É pouco provável que esses desafios sejam superados sem mudanças significativas nas políticas fiscais e sem que os objetivos de desenvolvimento sustentável ocupem um lugar central na gestão da dívida pública. Um exemplo disso poderia ser a taxação de bens e serviços com alta pegada de carbono. O valor arrecadado com esses tributos poderia contribuir para a transição climática e a geração de recursos adicionais para melhorar a distribuição de renda e o apoio a grupos sociais vulneráveis.
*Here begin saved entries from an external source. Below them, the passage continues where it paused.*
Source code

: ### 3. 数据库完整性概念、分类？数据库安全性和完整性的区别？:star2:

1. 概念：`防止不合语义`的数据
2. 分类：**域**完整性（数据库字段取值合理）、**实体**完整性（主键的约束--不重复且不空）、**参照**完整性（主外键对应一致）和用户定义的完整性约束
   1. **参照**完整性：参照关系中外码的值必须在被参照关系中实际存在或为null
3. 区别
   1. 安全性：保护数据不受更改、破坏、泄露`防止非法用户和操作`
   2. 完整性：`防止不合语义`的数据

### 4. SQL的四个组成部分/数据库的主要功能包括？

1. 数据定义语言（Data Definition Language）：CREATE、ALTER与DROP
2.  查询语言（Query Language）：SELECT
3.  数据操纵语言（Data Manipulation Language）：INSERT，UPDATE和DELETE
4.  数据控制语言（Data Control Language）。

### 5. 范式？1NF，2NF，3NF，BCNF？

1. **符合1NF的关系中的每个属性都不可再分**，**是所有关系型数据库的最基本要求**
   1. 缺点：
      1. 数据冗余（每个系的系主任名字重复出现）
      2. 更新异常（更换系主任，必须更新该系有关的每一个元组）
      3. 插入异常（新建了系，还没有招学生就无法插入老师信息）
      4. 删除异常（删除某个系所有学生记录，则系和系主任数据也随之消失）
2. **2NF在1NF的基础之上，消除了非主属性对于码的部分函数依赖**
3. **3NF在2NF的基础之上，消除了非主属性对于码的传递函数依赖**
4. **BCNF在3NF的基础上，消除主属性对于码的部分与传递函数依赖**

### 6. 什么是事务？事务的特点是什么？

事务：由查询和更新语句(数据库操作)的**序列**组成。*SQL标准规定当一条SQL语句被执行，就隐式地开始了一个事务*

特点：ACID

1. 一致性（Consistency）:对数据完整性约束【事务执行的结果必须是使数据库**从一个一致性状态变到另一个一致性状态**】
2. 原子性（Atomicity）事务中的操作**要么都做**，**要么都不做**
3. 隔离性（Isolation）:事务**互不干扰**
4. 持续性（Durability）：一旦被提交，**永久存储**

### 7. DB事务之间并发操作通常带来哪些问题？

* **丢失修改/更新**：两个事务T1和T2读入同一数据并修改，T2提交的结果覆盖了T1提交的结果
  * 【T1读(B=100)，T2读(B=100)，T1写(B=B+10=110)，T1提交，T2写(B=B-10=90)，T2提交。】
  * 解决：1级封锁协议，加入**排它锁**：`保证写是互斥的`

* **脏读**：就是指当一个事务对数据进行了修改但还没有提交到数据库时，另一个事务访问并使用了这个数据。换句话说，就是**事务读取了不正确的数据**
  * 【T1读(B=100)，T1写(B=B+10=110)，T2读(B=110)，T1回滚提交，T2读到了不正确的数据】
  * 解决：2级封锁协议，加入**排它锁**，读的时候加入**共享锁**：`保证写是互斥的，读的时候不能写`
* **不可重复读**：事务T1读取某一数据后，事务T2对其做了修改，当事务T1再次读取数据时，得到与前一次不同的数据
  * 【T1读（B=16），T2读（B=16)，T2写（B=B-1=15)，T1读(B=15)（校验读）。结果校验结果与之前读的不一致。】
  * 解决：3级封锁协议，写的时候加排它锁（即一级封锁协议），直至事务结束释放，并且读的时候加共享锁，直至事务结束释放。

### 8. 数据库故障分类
Avançar nessa direção exige uma mudança de paradigma: o equilíbrio entre o controle da dívida pública, a preservação da estabilidade macroeconômica e a sustentabilidade socioambiental. Caso contrário, as pressões fiscais e o endividamento crescente limitarão a capacidade dos governos de apoiar a transição climática, e os países da região não conseguirão aproveitar as oportunidades para reconstruir suas economias de forma socialmente inclusiva e ambientalmente sustentável.
Este artigo é baseado nas conclusões da pesquisa “Promovendo uma recuperação da pandemia: evidências para apoiar a gestão da crescente crise de dívida”, realizada pela Rede Sul-Americana de Economia Aplicada (Red Sur) com apoio do Centro Internacional de Pesquisa para o Desenvolvimento (IDRC-Canadá).